2024-09-19 11:05:28 -07:00 · 2023-07-25 02:27:59 +08:00 · 2023-07-25 02:27:59 +08:00 · 95d43df3cc
commit 95d43df3cc
parent 136ff2b11c
2 changed files with 157 additions and 128 deletions
--- a/biliarchiver/archive_bvid.py
+++ b/biliarchiver/archive_bvid.py
@ -49,146 +49,154 @@ async def new_get_video_info(client: httpx.AsyncClient, url: str):
    return await api._get_video_info_from_api(client, url)
 api.get_video_info = new_get_video_info

-async def archive_bvid(d: DownloaderBilibili, bvid: str, logined: bool=False):
-    assert d.hierarchy is True, 'hierarchy 必须为 True' # 为保持后续目录结构、文件命名的一致性
-    assert d.client.cookies.get('SESSDATA') is not None, 'sess_data 不能为空' # 开个大会员呗，能下 4k 呢。
-    assert logined is True, '请先检查 SESSDATA 是否过期，再将 logined 设置为 True' # 防误操作
+async def archive_bvid(d: DownloaderBilibili, bvid: str, *, logined: bool=False, semaphore: asyncio.Semaphore):
+    async with semaphore:
+        assert d.hierarchy is True, 'hierarchy 必须为 True' # 为保持后续目录结构、文件命名的一致性
+        assert d.client.cookies.get('SESSDATA') is not None, 'sess_data 不能为空' # 开个大会员呗，能下 4k 呢。
+        assert logined is True, '请先检查 SESSDATA 是否过期，再将 logined 设置为 True' # 防误操作
+        upper_part = human_readable_upper_part_map(string=bvid, backward=True)
+        OLD_videos_basepath: Path = config.storage_home_dir / 'videos' / bvid
+        videos_basepath: Path = config.storage_home_dir / 'videos' / f'{bvid}-{upper_part}'

-    upper_part = human_readable_upper_part_map(string=bvid, backward=True)
-    OLD_videos_basepath: Path = config.storage_home_dir / 'videos' / bvid
-    videos_basepath: Path = config.storage_home_dir / 'videos' / f'{bvid}-{upper_part}'
-
-    if os.path.exists(OLD_videos_basepath):
-        print(f'检测到旧的视频目录 {OLD_videos_basepath}，将其重命名为 {videos_basepath}...')
-        os.rename(OLD_videos_basepath, videos_basepath)
+        if os.path.exists(OLD_videos_basepath):
+            print(f'检测到旧的视频目录 {OLD_videos_basepath}，将其重命名为 {videos_basepath}...')
+            os.rename(OLD_videos_basepath, videos_basepath)
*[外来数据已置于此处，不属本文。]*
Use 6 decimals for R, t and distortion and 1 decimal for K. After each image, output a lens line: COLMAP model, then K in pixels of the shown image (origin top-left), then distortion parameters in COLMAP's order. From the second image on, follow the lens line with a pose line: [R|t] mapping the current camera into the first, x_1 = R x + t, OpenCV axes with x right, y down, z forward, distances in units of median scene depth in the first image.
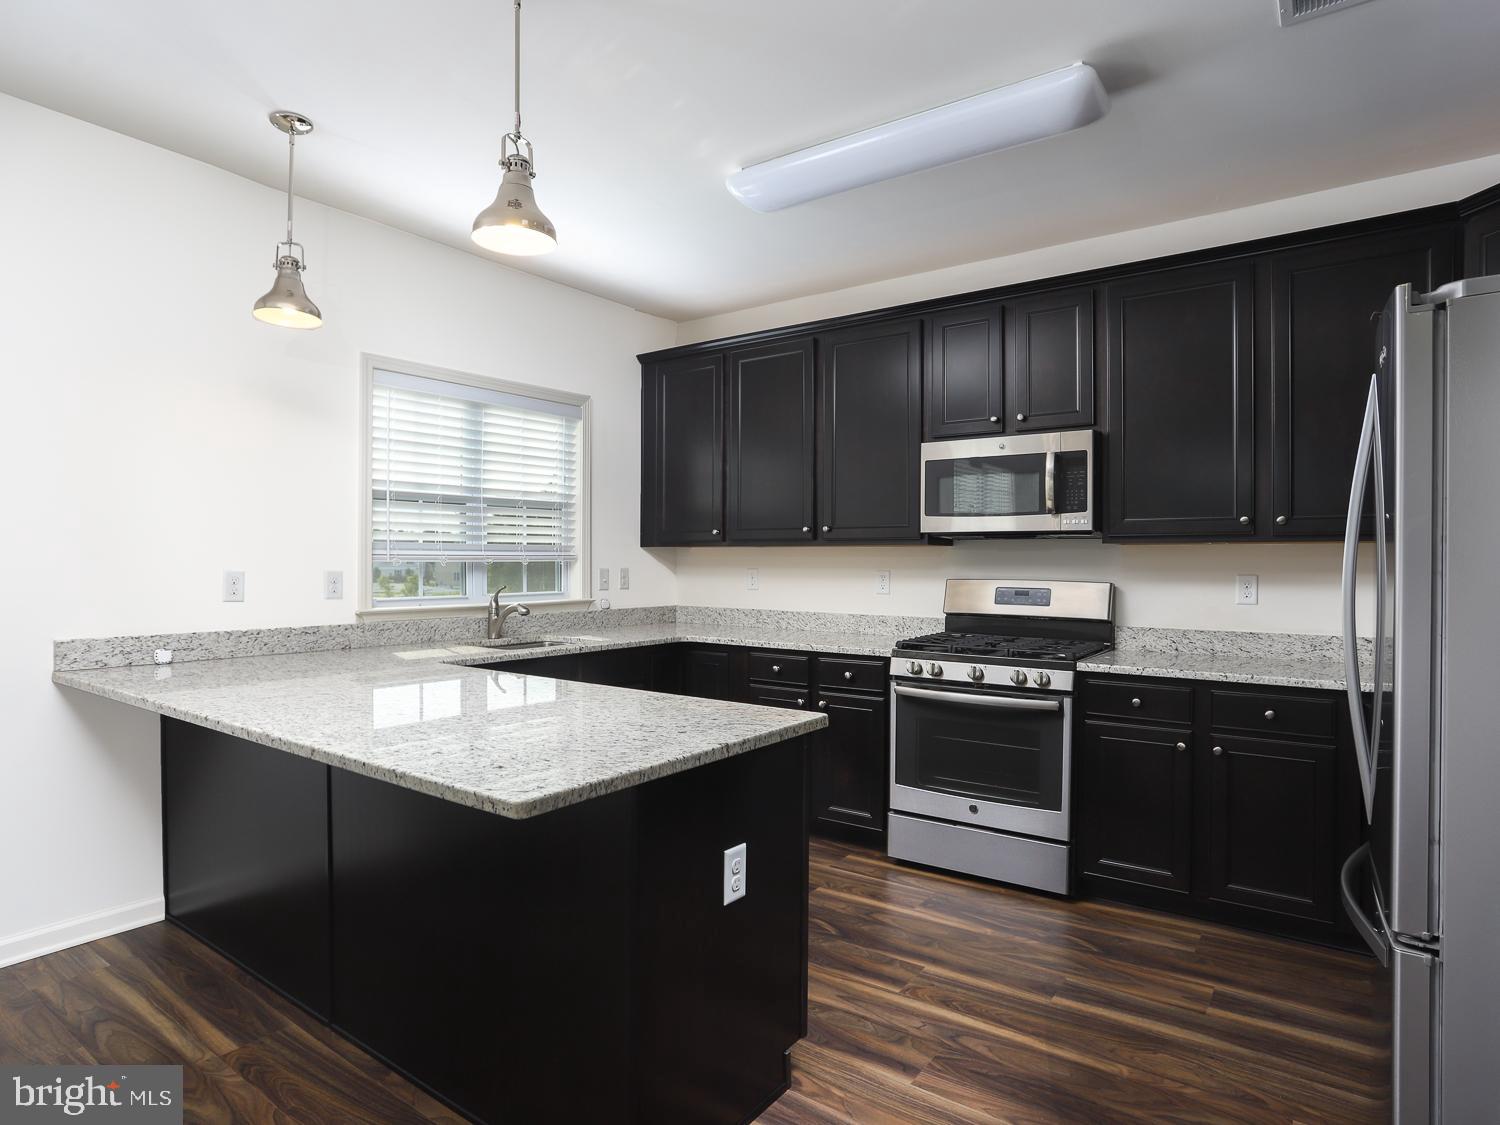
lens RADIAL K [[836.6, 0, 752.2], [0, 836.6, 562.8], [0, 0, 1]] dist [-0.006736, 0.012612]
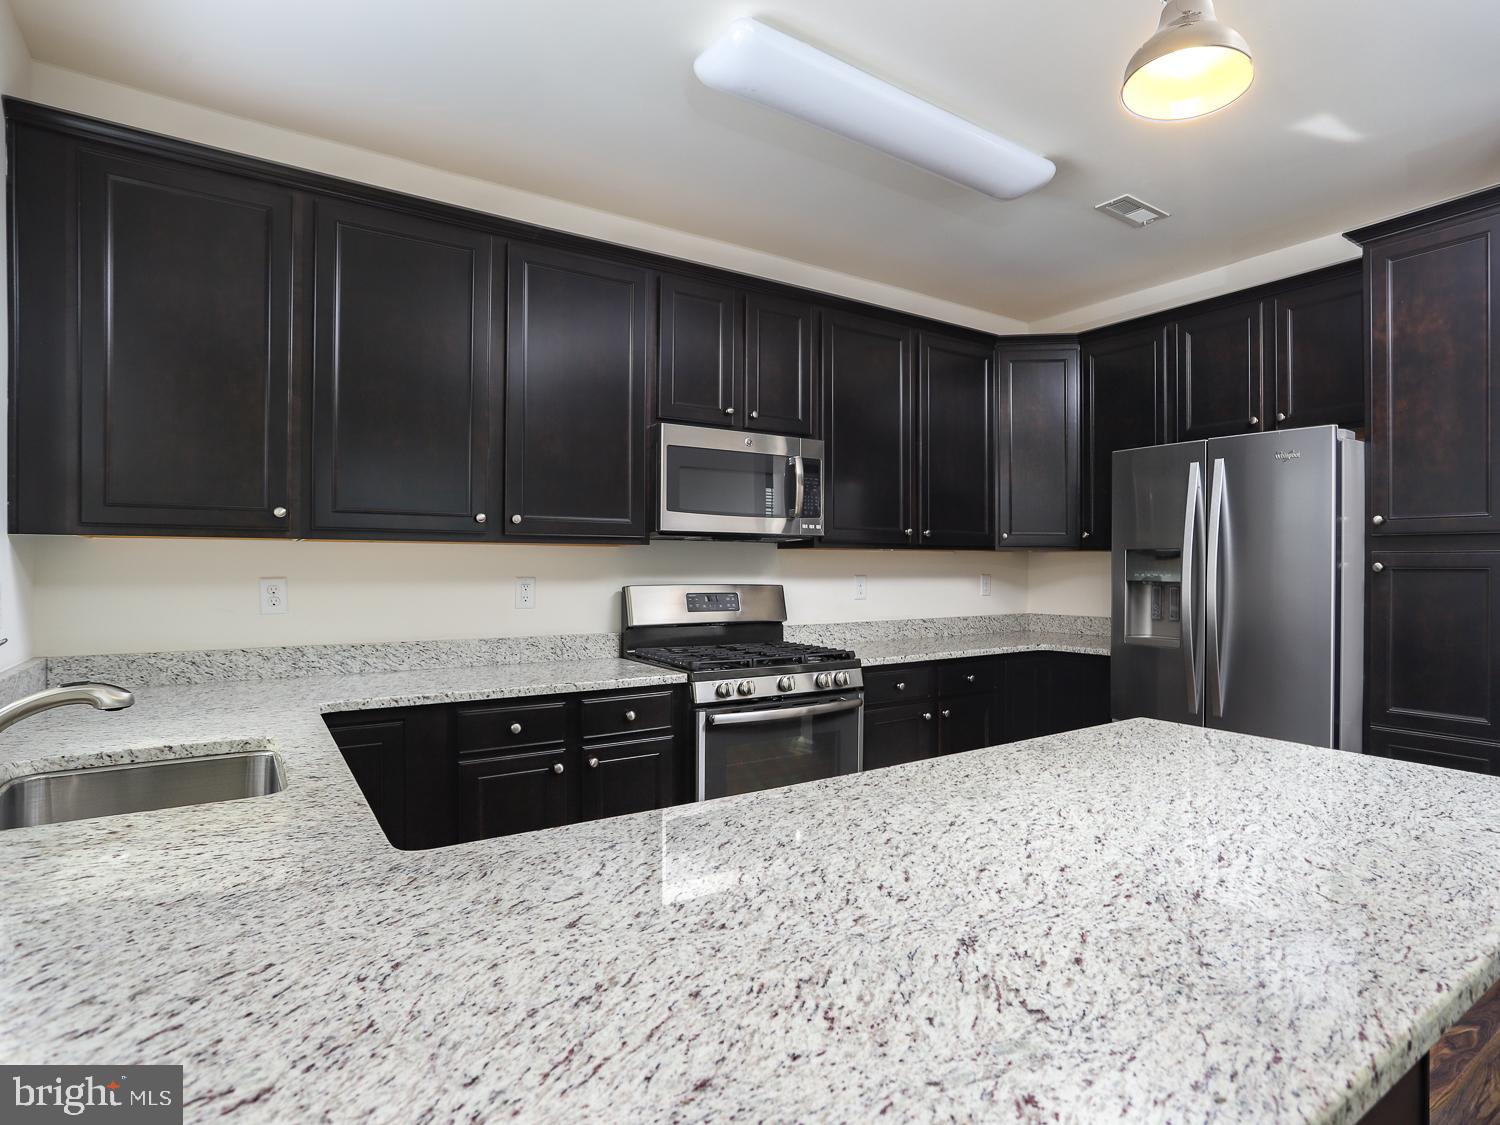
lens RADIAL K [[836.6, 0, 757.6], [0, 836.6, 566.5], [0, 0, 1]] dist [-0.006736, 0.012612]
pose [[0.362687, -0.004451, 0.931901, -0.572414], [0.002634, 0.999989, 0.003751, -0.003294], [-0.931907, 0.001094, 0.362695, 0.643876]]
-    if os.path.exists(videos_basepath / '_all_downloaded.mark'):
-        print(f'{bvid} 所有分p都已下载过了')
-        return
+        if os.path.exists(videos_basepath / '_all_downloaded.mark'):
+            print(f'{bvid} 所有分p都已下载过了')
+            return

-    url = f'https://www.bilibili.com/video/{bvid}/'
-    # 为了获取 pages，先请求一次
-    first_video_info = await api.get_video_info(d.client, url)
+        url = f'https://www.bilibili.com/video/{bvid}/'
+        # 为了获取 pages，先请求一次
+        first_video_info = await api.get_video_info(d.client, url)

-    os.makedirs(videos_basepath, exist_ok=True)
+        os.makedirs(videos_basepath, exist_ok=True)

-    pid = 0
-    for page in first_video_info.pages:
-        pid += 1 # pid 从 1 开始
-        if not page.p_url.endswith(f'?p={pid}'):
-            raise NotImplementedError(f'{bvid} 的 P{pid} 不存在 (可能视频被 UP主/B站 删了)，请报告此问题，我们需要这个样本！')
+        pid = 0
+        for page in first_video_info.pages:
+            pid += 1 # pid 从 1 开始
+            if not page.p_url.endswith(f'?p={pid}'):
+                raise NotImplementedError(f'{bvid} 的 P{pid} 不存在 (可能视频被 UP主/B站 删了)，请报告此问题，我们需要这个样本！')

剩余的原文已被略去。